The “shadow fleet” used by Russia, Iran and Venezuela to avoid western sanctions and ship cargo to customers including China and India is “exploding” in its scale and scope, and there are concerns that efforts to counter it are drawing closer to dangerous military confrontations.
Complicating the issue is that Russia has begun putting its own flag on some former shadow fleet tankers, in an open challenge to Europe.
The constellation of ageing oil tankers – under opaque ownership and questionable flagging – has become the focus of rising international attention this year. There have been maritime interdictions to enforce sanctions, and the recently announced US blockade of sanctions-busting ships in Venezuela.

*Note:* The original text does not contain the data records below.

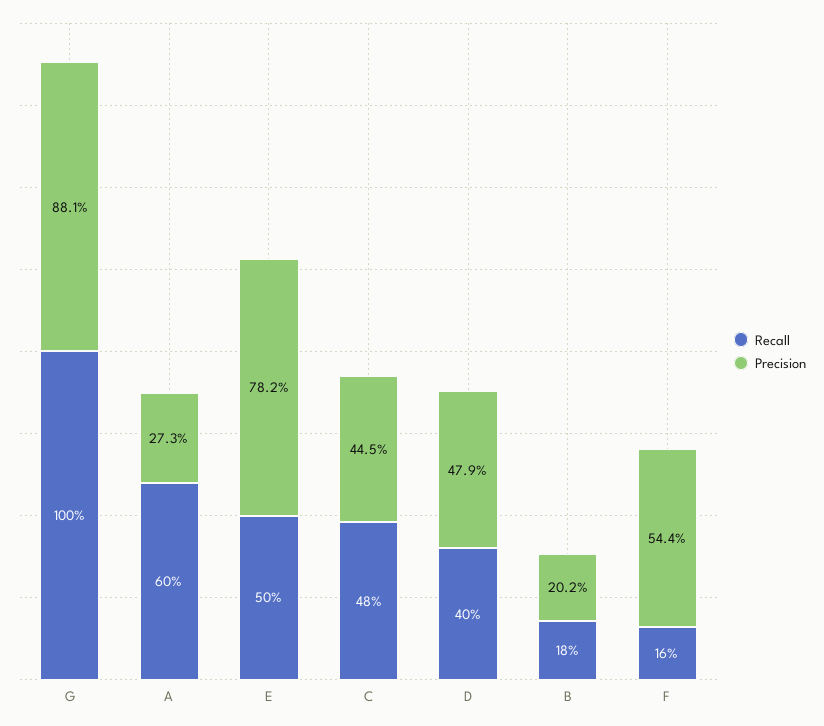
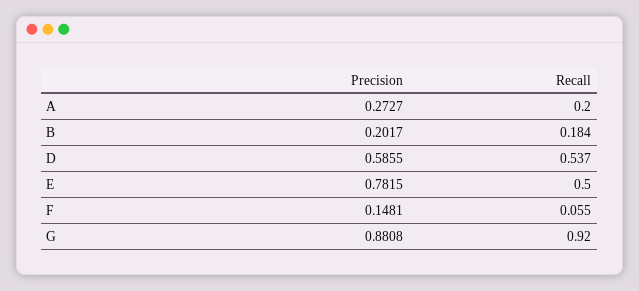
Recall, G: 1 -> 0.92
Recall, A: 0.6 -> 0.2
Recall, C: 0.48 -> none
Precision, C: 0.445 -> none
Recall, D: 0.4 -> 0.537
Precision, D: 0.479 -> 0.5855
Recall, F: 0.16 -> 0.055
Precision, F: 0.544 -> 0.1481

Earlier this month US special forces rappelled from helicopters to board the Skipper, a tanker off Venezuela that the US treasury had placed under sanctions in 2022 amid allegations it had been smuggling oil on behalf of Iran’s Revolutionary Guards and Hezbollah.
On Saturday US forces apprehended a second merchant vessel carrying oil off the coast of Venezuela in international waters, even though it does not appear to be on the list of vessels under US sanctions.
The US seizures follow incidents this year where Estonia and France interdicted vessels suspected of belonging to Russia’s shadow fleet, and recent attacks by Ukrainian air and sea drones on Russian shadow tankers accused of being involved in sanctions evasion.
The increasingly aggressive efforts to police the shadow fleet and evidence that Russia is willing to use military assets to protect tankers, has led experts to warn of the risk of confrontation.
That was dramatically underlined on Friday when Ukraine announced it had struck a Russian tanker with aerial drones in neutral waters off the coast of Libya, after previous similar attacks in the Black Sea.
A source in the Security Service of Ukraine said it was a “new, unprecedented special operation”, Kyiv’s first attack on a Russian tanker in the Mediterranean, carried out 1,200 miles (2,000km) from Ukraine’s borders.
It certainly has not gone unnoticed in Moscow that the only way for Ukrainian drones to hit targets off the coast of Libya is to fly over NATO territory. If NATO countries let Ukrainians drones fly overhead unhindered, then Ukraine can take the shadow fleet down one vessel at a time, without NATO or Europe having committed any act of war.
The economic noose is tightening. The biggest risk to this operation is that the price of oil shoots up again because of the "situation" in Venezuela.